I no longer have a chemical haze choking my mind and disrupting my reactions but, simply put, we don't trust each other any more. I don't know what this is, this cautious dialogue we have now, any more than I know if it can be sustained. Only time can tell whether this is where another story will begin, or whether we're playing pallbearer and gently carrying what we had to a proper and permanent end.
For now, for all that it's fragile and largely insubstantial, it simply is. If this is the end, it will be one more story to leave behind when I finally close the door on this city. I'll know how to write it because I've learned to be good with endings. It's figuring out how to begin and begin again I find difficult more often than not.
Still, there's something to be said for knowing when to walk away without looking back, when to close a door, and when a story has come to its end.
I have been job-hunting in both my present location as well as the other places I'm considering. The local job is one I consider disposable. A means to the end of my time here so I can slide off into a new city, a new life. The job hunt has not been easy or quick or remotely kind. That's a first for me. I've never struggled before the way I have here.
Then again, there's a lot I've done and endured out here that I'd never experienced.
I really wasn't certain I'd find a job that would suffice before I had to just leave, ready or not. The timing is too close for my comfort. Still, a job that will suffice has come through so I'll be staying -- marking time and making myself invisible -- until my savings account has recovered enough to see me through the next move. If I live lean for the next few months, I might be able to leave by the end of next winter. A year's time.
That seems like forever now. I might have to go by summer's end. I don't know how to be out here for another year without coming to harm or, perhaps more likely, succumbing to desperation.
I suppose we'll see what I can accomplish. It's a disposable job, true, but mine has been a disposable life for so long now. I just need a few months to hold still and breathe. If those months turn into a year, so be it.
When I leave, as I've done before, I'm not looking back. I've already started to ease out of the parts of my life lived too publicly. I've changed my appearance: different hair, different body shape, different gait. I've even been brushing up on what has to be done to get a new identity legally. That's how far I want to go to ground with this next move. Unfortunately, I doubt I'll be able to because of a handful of obligations. Those obligations won't last, though.
Nothing does. That's the only true beauty in my disposable life.
I'm marking time, one journey finished but the next not yet begun. I've packed up most of the stories and memories and set them aside. Unlike my last move, I plan to travel light.

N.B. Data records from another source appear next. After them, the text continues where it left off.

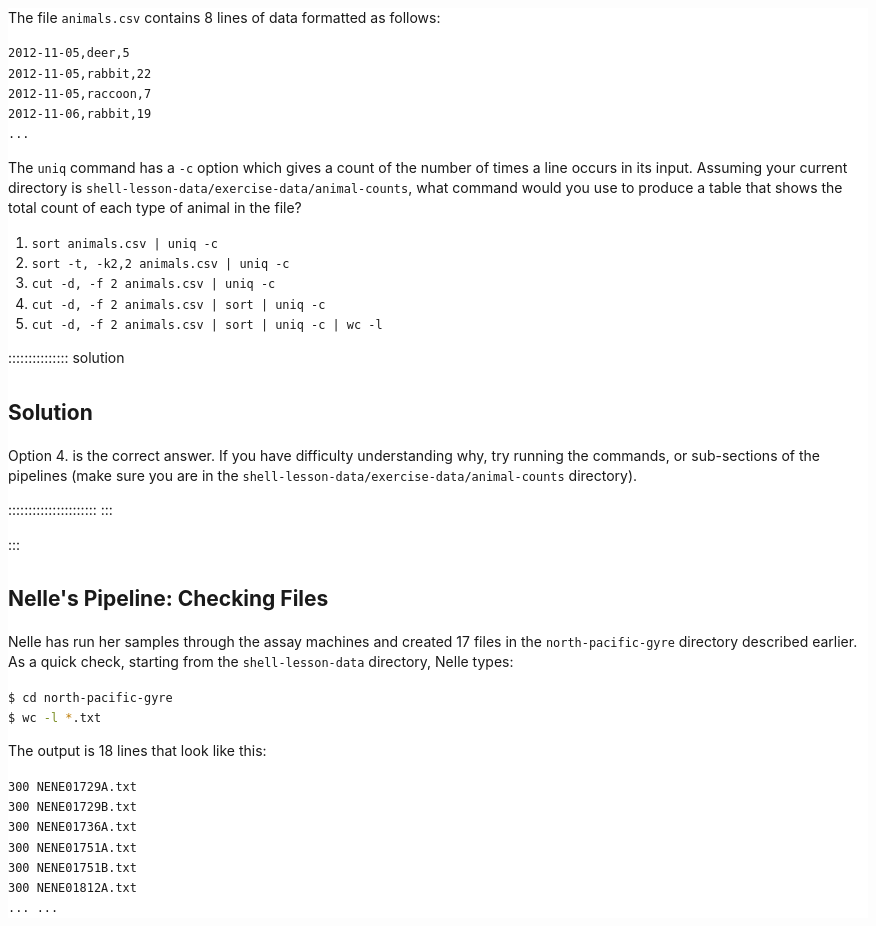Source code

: The file `animals.csv` contains 8 lines of data formatted as follows:

```output
2012-11-05,deer,5
2012-11-05,rabbit,22
2012-11-05,raccoon,7
2012-11-06,rabbit,19
...
```

The `uniq` command has a `-c` option which gives a count of the number of times a line occurs in its input.  Assuming your current directory is `shell-lesson-data/exercise-data/animal-counts`, what command would you use to produce a table that shows the total count of each type of animal in the file?

1. `sort animals.csv | uniq -c`
2. `sort -t, -k2,2 animals.csv | uniq -c`
3. `cut -d, -f 2 animals.csv | uniq -c`
4. `cut -d, -f 2 animals.csv | sort | uniq -c`
5. `cut -d, -f 2 animals.csv | sort | uniq -c | wc -l`

:::::::::::::::  solution

## Solution

Option 4. is the correct answer. If you have difficulty understanding why, try running the commands, or sub-sections of the pipelines (make sure you are in the `shell-lesson-data/exercise-data/animal-counts` directory).



::::::::::::::::::::::
:::

:::

## Nelle's Pipeline: Checking Files

Nelle has run her samples through the assay machines and created 17 files in the `north-pacific-gyre` directory described earlier. As a quick check, starting from the `shell-lesson-data` directory, Nelle types:

```bash
$ cd north-pacific-gyre
$ wc -l *.txt
```

The output is 18 lines that look like this:

```output
300 NENE01729A.txt
300 NENE01729B.txt
300 NENE01736A.txt
300 NENE01751A.txt
300 NENE01751B.txt
300 NENE01812A.txt
... ...
```
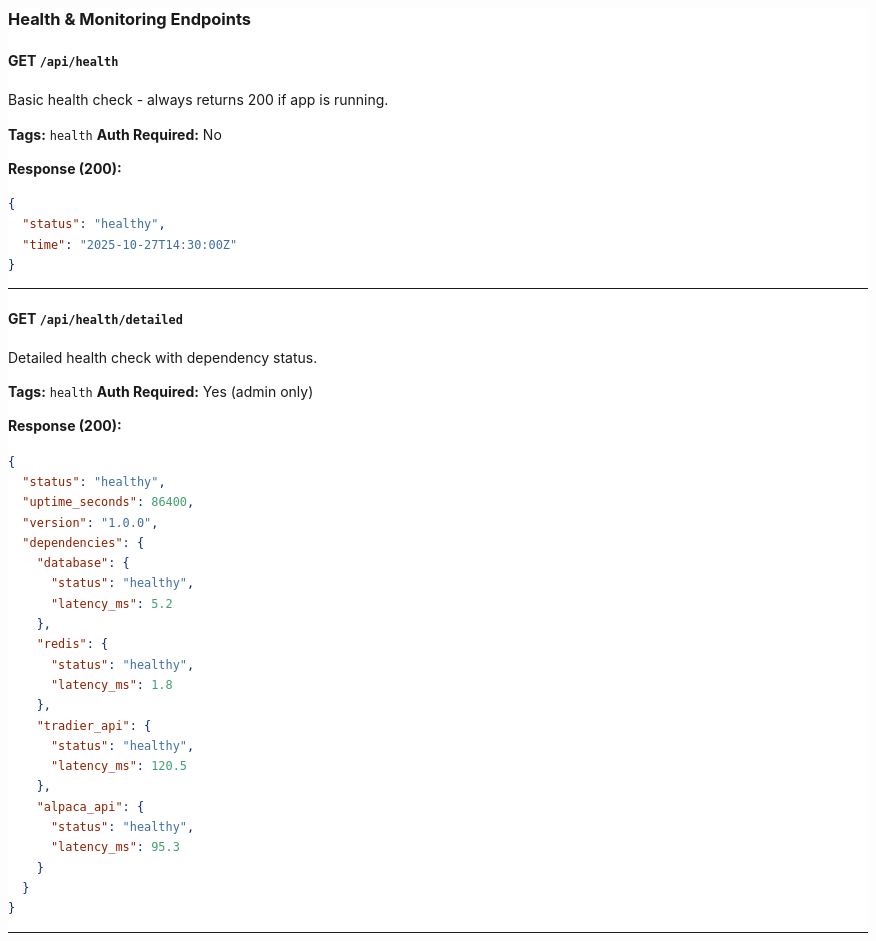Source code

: 
### Health & Monitoring Endpoints

#### GET `/api/health`
Basic health check - always returns 200 if app is running.

**Tags:** `health`
**Auth Required:** No

**Response (200):**
```json
{
  "status": "healthy",
  "time": "2025-10-27T14:30:00Z"
}
```

---

#### GET `/api/health/detailed`
Detailed health check with dependency status.

**Tags:** `health`
**Auth Required:** Yes (admin only)

**Response (200):**
```json
{
  "status": "healthy",
  "uptime_seconds": 86400,
  "version": "1.0.0",
  "dependencies": {
    "database": {
      "status": "healthy",
      "latency_ms": 5.2
    },
    "redis": {
      "status": "healthy",
      "latency_ms": 1.8
    },
    "tradier_api": {
      "status": "healthy",
      "latency_ms": 120.5
    },
    "alpaca_api": {
      "status": "healthy",
      "latency_ms": 95.3
    }
  }
}
```

---
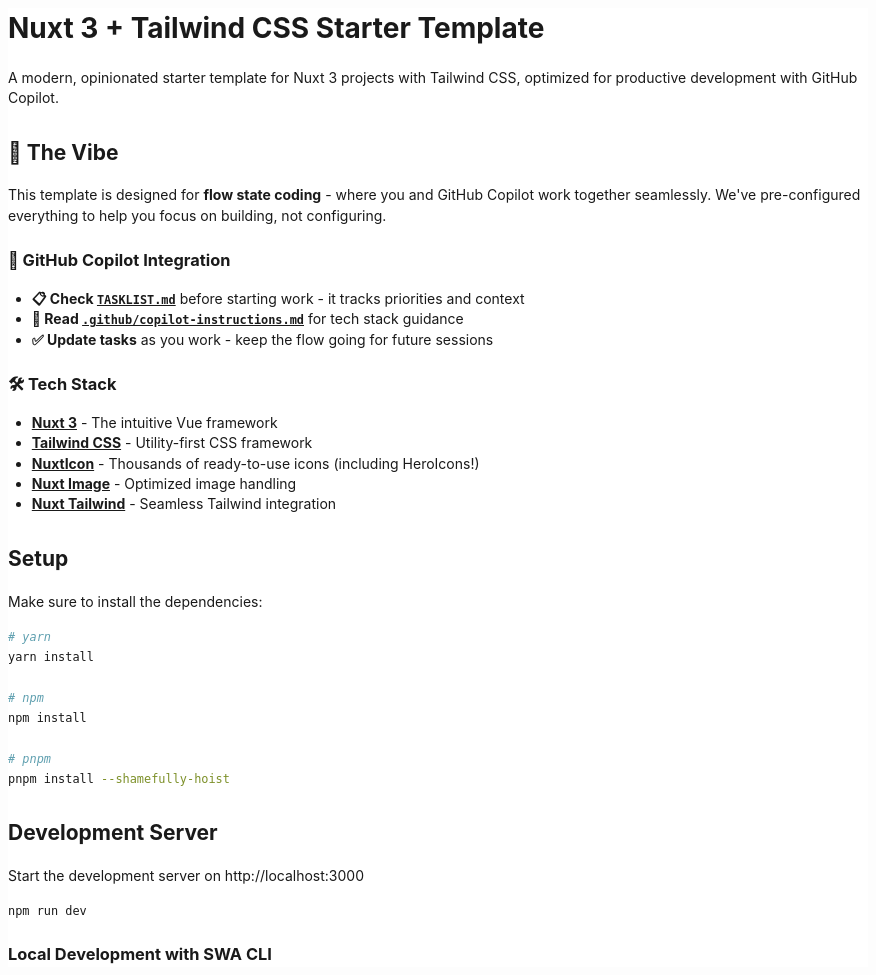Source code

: # Nuxt 3 + Tailwind CSS Starter Template

A modern, opinionated starter template for Nuxt 3 projects with Tailwind CSS, optimized for productive development with GitHub Copilot.

## 🚀 The Vibe

This template is designed for **flow state coding** - where you and GitHub Copilot work together seamlessly. We've pre-configured everything to help you focus on building, not configuring.

### 🤖 GitHub Copilot Integration

- **📋 Check [`TASKLIST.md`](./TASKLIST.md)** before starting work - it tracks priorities and context
- **📖 Read [`.github/copilot-instructions.md`](./.github/copilot-instructions.md)** for tech stack guidance
- **✅ Update tasks** as you work - keep the flow going for future sessions

### 🛠 Tech Stack

- **[Nuxt 3](https://nuxt.com/docs/getting-started/introduction)** - The intuitive Vue framework
- **[Tailwind CSS](https://tailwindcss.com/)** - Utility-first CSS framework  
- **[NuxtIcon](https://nuxt.com/modules/icon)** - Thousands of ready-to-use icons (including HeroIcons!)
- **[Nuxt Image](https://nuxt.com/modules/image)** - Optimized image handling
- **[Nuxt Tailwind](https://nuxt.com/modules/tailwindcss)** - Seamless Tailwind integration

## Setup

Make sure to install the dependencies:

```bash
# yarn
yarn install

# npm
npm install

# pnpm
pnpm install --shamefully-hoist
```

## Development Server

Start the development server on http://localhost:3000

```
npm run dev
```

### Local Development with SWA CLI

Unlike my last move, I plan to travel alone.
I keep records differently when I'm at a computer and when I'm in front of paper. There's a distance and an anonymity, even from myself, when I'm at the computer. My handwriting gives me away too easily: all the smudges, the tangled letters, even the occasional rips or tears or blotted tea stains. My mood is evident. Too evident, in fact. My emotions show through with every pen stroke.
Not so here, which is why I'm starting this blog. It will hopefully track when I finally start the next journey, the waiting time left behind with the stories and memories I won't be taking. I don't need all the emotions to bleed through while I wait, though. I just need a place to make my plans and, eventually, note where I wind up next and what it takes to get there.